I cannot stress this enough.
I cannot speak too strongly of the way online comments, often from fake accounts, are manipulating the flow of information that becomes widely accepted and deeply believed by everyday citizens.
We are in war over the minds of voters, while foreign governments and private interest groups are well equipped to continue feeding the conflict.
In turn, those running for office are forced to speak the language of their constituents, and that language has been built in online spaces where information is rampant but not always factual.
And while we may not believe that politicians who play into these false narratives and disinformation campaigns are directly impacting our lives, we remain to feel it around our dinner tables.
We sense it from our familial discord, we carry it in our content consumption, and we experience it in the harassment directed toward us both online and in person.
The best way to fight our enemies is to understand their tactics.
In the case of psychological warfare, we may not even have a face or a name for our enemy.

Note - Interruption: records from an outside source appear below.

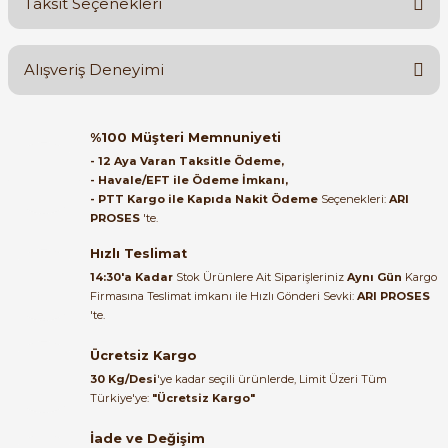
Taksit Seçenekleri
Yorum Yaz
Ürün hakkında henüz soru sorulmamış.
Alışveriş Deneyimi
Soru Sor
Orijinal kutusuyla ertesi gün
%100 Müşteri Memnuniyeti
e Pako Şalterler
ulaştı elimize. Teşekkürler.
- 12 Aya Varan Taksitle Ödeme,
- Havale/EFT ile Ödeme İmkanı,
B... A... | 27/06/2026
- PTT Kargo ile Kapıda Nakit Ödeme
Seçenekleri:
ARI
PROSES
'te.
Satıcı ilgili ve çok yardım severdi
bundan mehmet bey ilgi ve
Hızlı Teslimat
alakası için teşekkür ederim
14:30'a Kadar
Stok Ürünlere Ait Siparişleriniz
Aynı Gün
Kargo
Firmasına Teslimat imkanı ile Hızlı Gönderi Sevki:
ARI PROSES
muhammed demirci |
'te.
22/06/2026
Ücretsiz Kargo
Ürün elime eksiksiz ve hasarsız
30 Kg/Desi
'ye kadar seçili ürünlerde, Limit Üzeri Tüm
ulaştı. Paketleme özenliydi,
Türkiye'ye:
"Ücretsiz Kargo"
alışveriş sürecinden memnun
kaldım.
İade ve Değişim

There is a long list of people who benefit from influencing the way you think: tech companies selling your data, traffickers using that data to feed you more of it, politicians using cheep talking points to garner votes, businesses marketing to entrenched political spheres, and lobbyists using online engagement to make their cases to elected officials, just to name a few.
Who wins in this scenario? Not you, and not competitive ideas.

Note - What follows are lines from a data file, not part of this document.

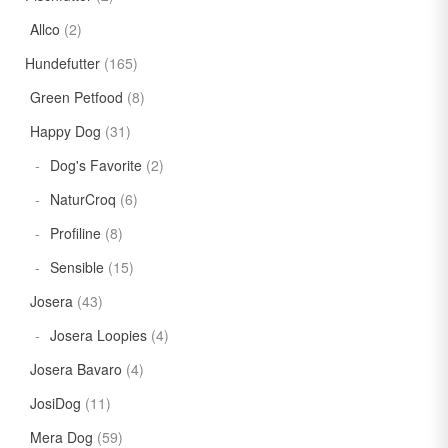
Allco
(2)
Hundefutter
(165)
Green Petfood
(8)
Happy Dog
(31)
Dog's Favorite
(2)
NaturCroq
(6)
Profiline
(8)
Sensible
(15)
Josera
(43)
Josera Loopies
(4)
Josera Bavaro
(4)
JosiDog
(11)
Mera Dog
(59)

The best thing you can do for your country today is this:
Slow down your media consumption.
Focus on the issues you care about most.
Become a learner of those issues in REAL life, not only online.
Call your lawmakers regularly with your pointed list of concerns.

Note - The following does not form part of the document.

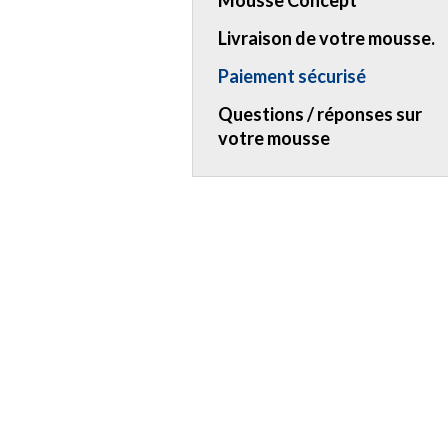
Mousse Concept
Livraison de votre mousse.
Paiement sécurisé
Questions / réponses sur
votre mousse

Block any social media accounts that appears to be stirring up social discord on your feed.
Practice the mindfulness tactics that feel most accessible to you.
The king and his crown that was posted from the White House social account this week? That was done by a real person, posting a real image.
But his reign will be short-lived while your intelligence is needed for the next election.
Keep strong, both in your heart and in your mind.
Lauren Pinkston is a researcher with Freedom Business Alliance. She has a PhD from Clemson University and her research pairs human trafficking crises with sustainable business models. She is a specialized consultant for social enterprises, nonprofits, and anti-trafficking initiatives focusing on creative solutions to global and domestic social justice issues. She hosts the "Upwardly Dependent" podcast and writes at her on newsletter, The Mindful Middle. Find out more on her website and follow her on Instagram at @laurenmpinkston.
thank you for informing me of a topic i no knowledge of (and my husband has a masters degree in data science!). i knew about bots, and deep fake videos, etc., but was not aware of click farms and that people are essentially forced into fake click and scam work.
our oldest son participated in a team policy debate back in 2022 regarding whether the US should ban tiktok. at that time, his research provided evidence to compare the chinese version of tiktok to the american version, saying that the chinese version was like nutritious spinach while the US version was like crack cocaine. his argument at that time was: what happens to a nation whose people have been mind-numbed and attention span-dwindled? they surely are not able to withstand psychological warfare! also, less able to think critically about the potentially fake/manipulated content they are being fed.
thanks for shedding light on this topic, for sharing your research, and for listing actionable steps i can take.